Plus, we've already had a full-cast audio play that was written by Beyer, and there was no ambiguity on that.
I don't agree that something can't be a tie-in if it's from the owners of the original work. I mean, Disney owns Marvel and publishes Star Wars comics as well as making the movies and shows, but the comics are still considered tie-ins, albeit "canonical" ones (the kind of "canon" that gets contradicted by new screen canon as casually as non-canon tie-ins, making it a meaningless label).
I have a friend who I keep getting into irreconcilable debates with on two subjects that have been muddled to the point of meaninglessness- "practical effects" versus "CGI," and what counts as canon, especially in Star Wars. The worst was when I casually mentioned a funny post I saw, and mentioned as stage-setting that it was and always had been public knowledge that Princess Leia was adopted. "No, it's not," he said. I pointed out the scene of her cousin being shitty to her in
Obi-Wan Kenobi ("Well, of course the family knows, but doesn't mean it's public,") and then I referenced her bio on the Star Wars website and numerous Disney and EU-era stories, and then he said they not only didn't, but
couldn't count, because of the comic that showed the Emperor found and destroyed Yoda's lightsaber, while Luke had it in
The Mandalorian, showing that tie-ins were not just non-canon, but somehow anti-canon, always wrong. He said that if it had been public knowledge Leia was adopted, it was absolutely certain that a loyalist senator would've made a cutting remark about Bail Organa's virility during an open debate in the Imperial Senate.
There has, to this day, never been a scene in a Star Wars production of Bail Organa having a debate in the Imperial Senate, with or without any below-the-belt comments.
This guy decided that tie-ins are less canon than scenes he made up from shows and movies that don't exist.
That's what canon debates do to people.
That's what a loose hand on continuity gets you. I
long for the strict, iron fist in the iron glove canon of a video-game franchise's tie-ins.
Although I still think it's unlikely that anything relating to Ceti Alpha V will ever come up again in Trek canon anyway, so it's probably an academic question.

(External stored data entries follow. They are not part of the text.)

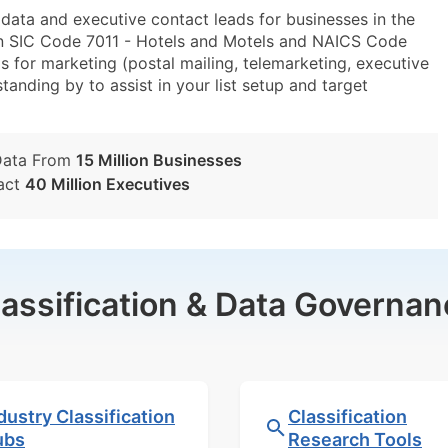
ta and executive contact leads for businesses in the
in SIC Code 7011 - Hotels and Motels and NAICS Code
 for marketing (postal mailing, telemarketing, executive
tanding by to assist in your list setup and target
Data From
15 Million Businesses
act
40 Million Executives
lassification & Data Governan
dustry Classification
Classification
ubs
Research Tools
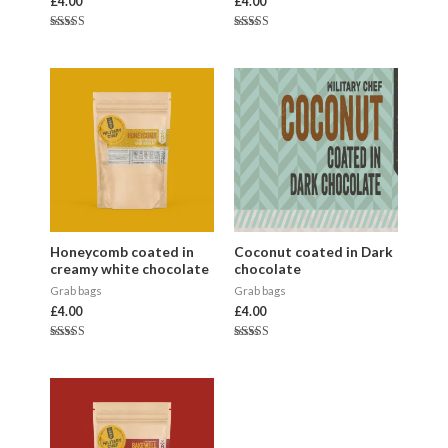
£
4.00
£
4.00
Rated
Rated
5.00
5.00
out of 5
out of 5
Honeycomb coated in
Coconut coated in Dark
creamy white chocolate
chocolate
Grab bags
Grab bags
£
4.00
£
4.00
Rated
Rated
5.00
5.00
out of 5
out of 5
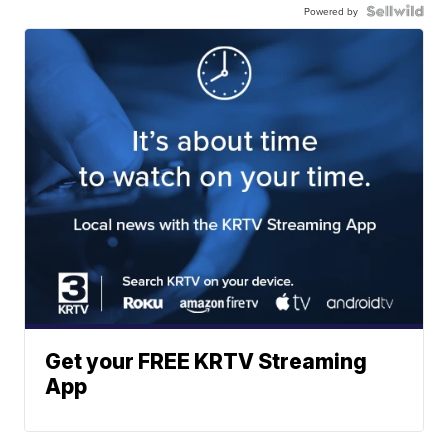
Powered by
Get your FREE KRTV Streaming
App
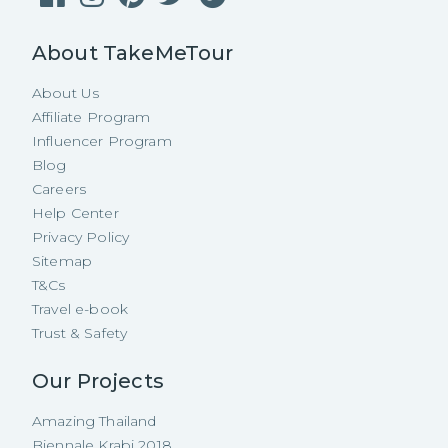
About TakeMeTour
About Us
Affiliate Program
Influencer Program
Blog
Careers
Help Center
Privacy Policy
Sitemap
T&Cs
Travel e-book
Trust & Safety
Our Projects
Amazing Thailand
Biennale Krabi 2018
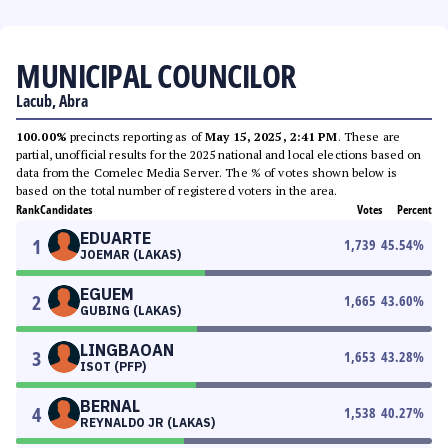
MUNICIPAL COUNCILOR
Lacub, Abra
100.00%
precincts reporting as of
May 15, 2025, 2:41 PM
. These are
partial, unofficial results for the 2025 national and local elections based on
data from the Comelec Media Server. The % of votes shown below is
based on the total number of registered voters in the area.
Rank
Candidates
Votes
Percent
EDUARTE
1
1,739
45.54
%
JOEMAR (LAKAS)
EGUEM
2
1,665
43.60
%
GUBING (LAKAS)
LINGBAOAN
3
1,653
43.28
%
ISOT (PFP)
BERNAL
4
1,538
40.27
%
REYNALDO JR (LAKAS)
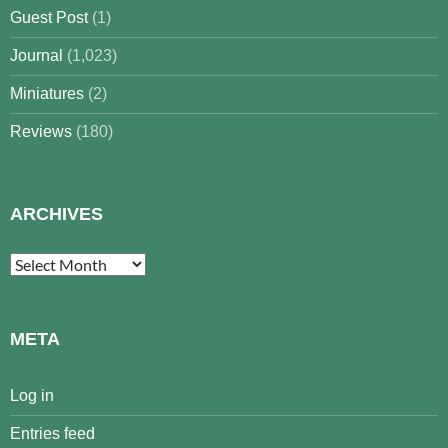
Guest Post
(1)
Journal
(1,023)
Miniatures
(2)
Reviews
(180)
ARCHIVES
Archives
META
Log in
Entries feed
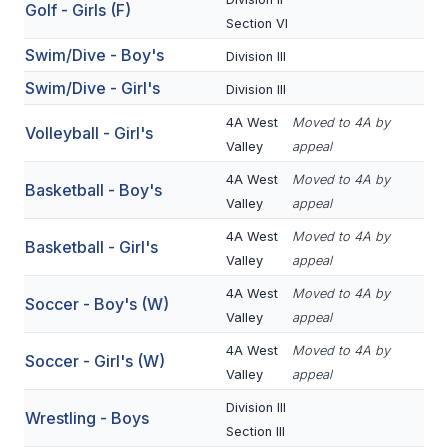
Golf - Girls (F)
BADMINTON
Section VI
Swim/Dive - Boy's
Division III
SOCCER
Swim/Dive - Girl's
Division III
CROSS COUNTRY
4A West
Moved to 4A by
Volleyball - Girl's
GOLF
Valley
appeal
4A West
Moved to 4A by
SWIM & DIVE
Basketball - Boy's
Valley
appeal
4A West
Moved to 4A by
Basketball - Girl's
WINTER SPORTS
Valley
appeal
4A West
Moved to 4A by
BASKETBALL
Soccer - Boy's (W)
Valley
appeal
SOCCER
4A West
Moved to 4A by
Soccer - Girl's (W)
Valley
appeal
WRESTLING
Division III
Wrestling - Boys
Section III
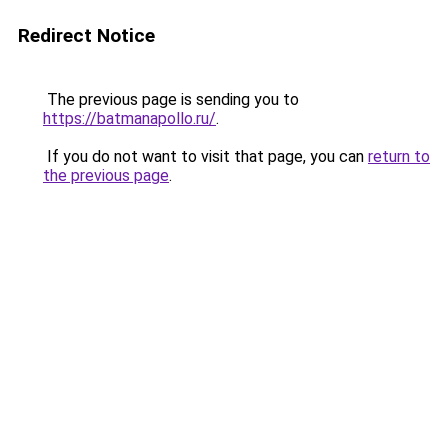
Redirect Notice
The previous page is sending you to
https://batmanapollo.ru/
.
If you do not want to visit that page, you can
return to
the previous page
.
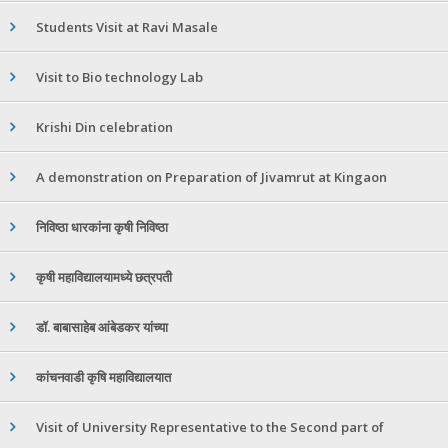
Students Visit at Ravi Masale
Visit to Bio technology Lab
Krishi Din celebration
A demonstration on Preparation of Jivamrut at Kingaon
निविष्ठा धारकांना कृषी निविष्ठा
कृषी महाविद्यालयामध्ये छत्रपती
डॉ. बाबासाहेब आंबेडकर यांच्या
कांचनवाडी कृषि महाविद्यालयात
Visit of University Representative to the Second part of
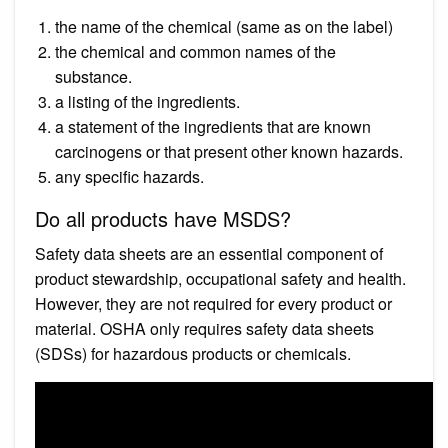
the name of the chemical (same as on the label)
the chemical and common names of the
substance.
a listing of the ingredients.
a statement of the ingredients that are known
carcinogens or that present other known hazards.
any specific hazards.
Do all products have MSDS?
Safety data sheets are an essential component of
product stewardship, occupational safety and health.
However, they are not required for every product or
material. OSHA only requires safety data sheets
(SDSs) for hazardous products or chemicals.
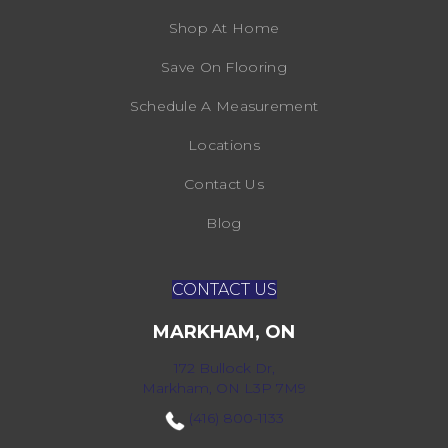
Shop At Home
Save On Flooring
Schedule A Measurement
Locations
Contact Us
Blog
CONTACT US
MARKHAM, ON
172 Bullock Dr,
Markham, ON L3P 7M9
(416) 800-1133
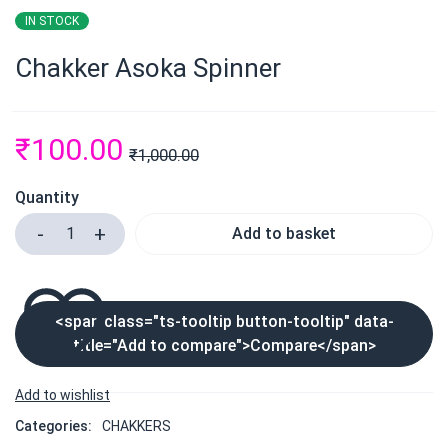
IN STOCK
Chakker Asoka Spinner
₹
100.00
₹
1,000.00
Quantity
Add to basket
<span class="ts-tooltip button-tooltip" data-
title="Add to compare">Compare</span>
Categories:
CHAKKERS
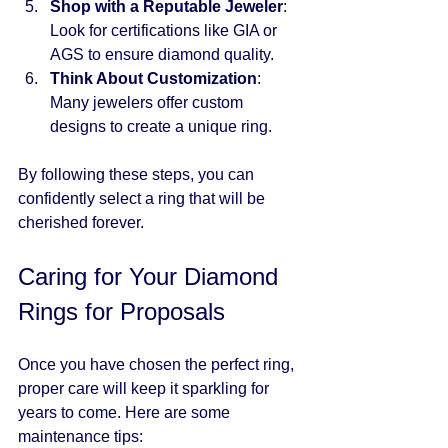
Shop with a Reputable Jeweler
: 
Look for certifications like GIA or 
AGS to ensure diamond quality.
Think About Customization
: 
Many jewelers offer custom 
designs to create a unique ring.
By following these steps, you can 
confidently select a ring that will be 
cherished forever.
Caring for Your Diamond 
Rings for Proposals
Once you have chosen the perfect ring, 
proper care will keep it sparkling for 
years to come. Here are some 
maintenance tips:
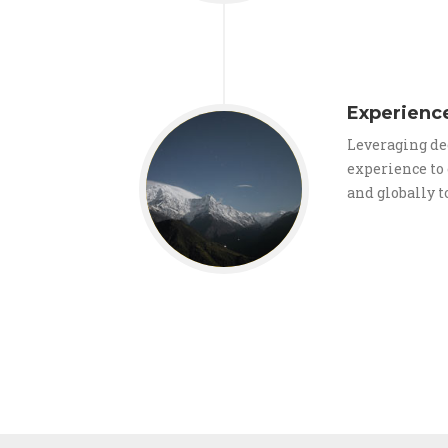
Experienc
Leveraging de
experience t
and globally to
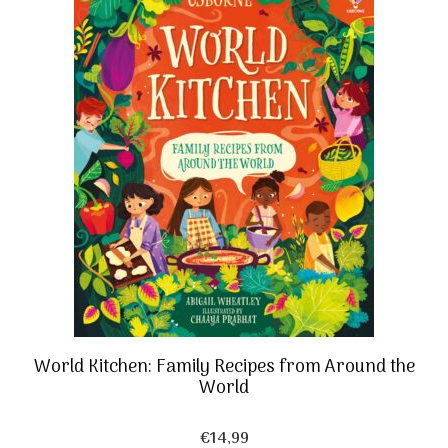
World Kitchen: Family Recipes from Around the
World
€
14,99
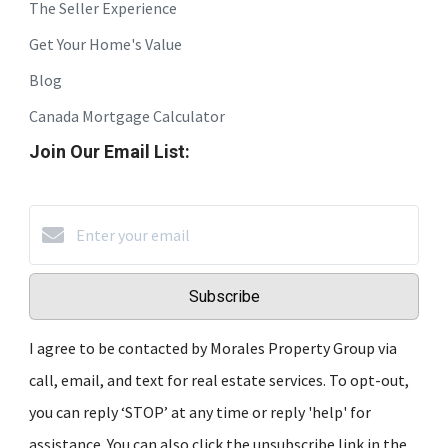
The Seller Experience
Get Your Home's Value
Blog
Canada Mortgage Calculator
Join Our Email List:
Subscribe
I agree to be contacted by Morales Property Group via
call, email, and text for real estate services. To opt-out,
you can reply ‘STOP’ at any time or reply 'help' for
assistance. You can also click the unsubscribe link in the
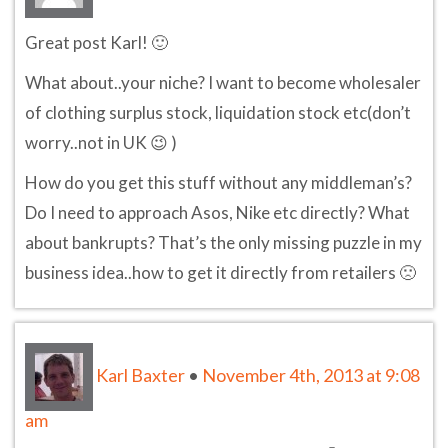
Great post Karl! 🙂
What about..your niche? I want to become wholesaler
of clothing surplus stock, liquidation stock etc(don’t
worry..not in UK 😉 )
How do you get this stuff without any middleman’s?
Do I need to approach Asos, Nike etc directly? What
about bankrupts? That’s the only missing puzzle in my
business idea..how to get it directly from retailers 🙁
Karl Baxter
•
November 4th, 2013 at 9:08
am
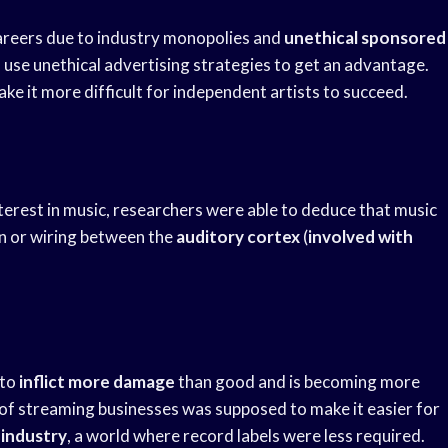
careers due to industry monopolies and
unethical sponsored
rs use unethical advertising strategies to get an advantage.
ke it more difficult for independent artists to succeed.
nterest in music, researchers were able to deduce that music
on or wiring between the
auditory cortex
(
involved with
 to
inflict more damage
than good and is becoming more
l of streaming businesses was supposed to make it easier for
 industry
, a world where record labels were less required.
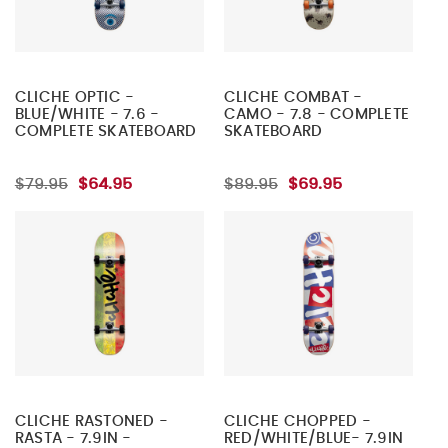
CLICHE OPTIC -
CLICHE COMBAT -
BLUE/WHITE - 7.6 -
CAMO - 7.8 - COMPLETE
COMPLETE SKATEBOARD
SKATEBOARD
$79.95
$64.95
$89.95
$69.95
CLICHE RASTONED -
CLICHE CHOPPED -
RASTA - 7.9IN -
RED/WHITE/BLUE- 7.9IN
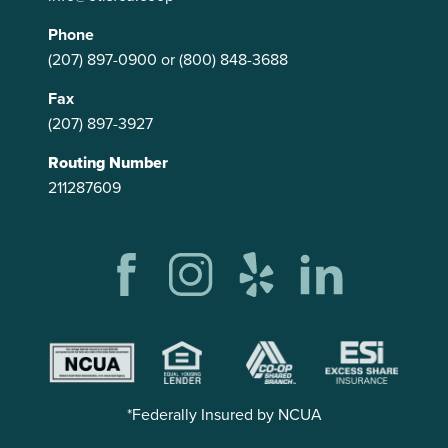
Phone
(207) 897-0900
or
(800) 848-3688
Fax
(207) 897-3927
Routing Number
211287609
*Federally Insured by NCUA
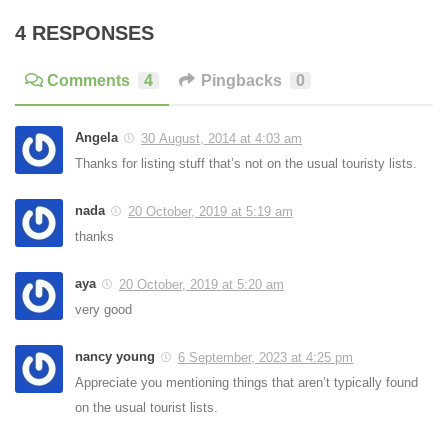
4 RESPONSES
Comments
4
Pingbacks
0
Angela
30 August, 2014 at 4:03 am
Thanks for listing stuff that’s not on the usual touristy lists.
nada
20 October, 2019 at 5:19 am
thanks
aya
20 October, 2019 at 5:20 am
very good
nancy young
6 September, 2023 at 4:25 pm
Appreciate you mentioning things that aren’t typically found
on the usual tourist lists.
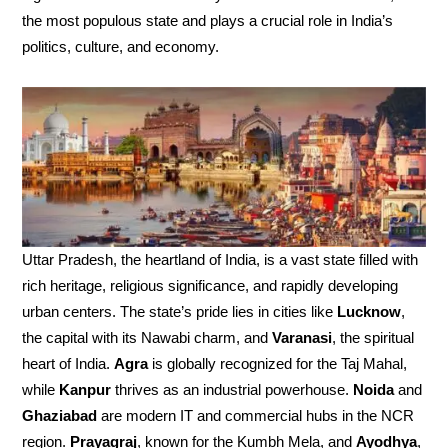
the most populous state and plays a crucial role in India’s
politics, culture, and economy.
Uttar Pradesh, the heartland of India, is a vast state filled with
rich heritage, religious significance, and rapidly developing
urban centers. The state’s pride lies in cities like
Lucknow
,
the capital with its Nawabi charm, and
Varanasi
, the spiritual
heart of India.
Agra
is globally recognized for the Taj Mahal,
while
Kanpur
thrives as an industrial powerhouse.
Noida
and
Ghaziabad
are modern IT and commercial hubs in the NCR
region.
Prayagraj
, known for the Kumbh Mela, and
Ayodhya
,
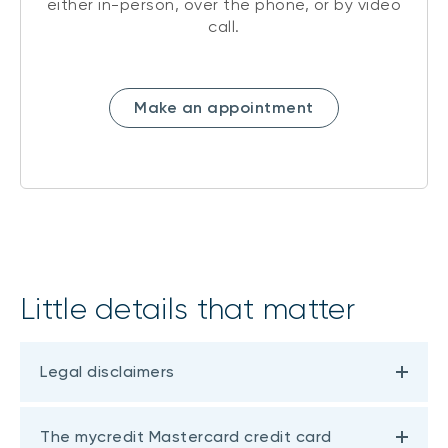
either in-person, over the phone, or by video
call.
Make an appointment
Little details that matter
Legal disclaimers
The mycredit Mastercard credit card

I think it's more pertinent to tie-ins. As you said before, the canon is always free to disagree with itself, if someone doing a show wants to do something that contradicts the Khan audio play, they'll do it regardless of whether or not its canon. What it'll affect is if someone doing a novel, comic, or RPG supplement wants to drop in a reference to the version of events in
To Reign in Hell or
Ruling in Hell that's not consistent with
Khan (at least, without an attempt to reconcile it with
Khan). That's where it being canon comes in, if it's no longer the tie-in authors' prerogative to look at it and go, "No, I'd rather not reference this."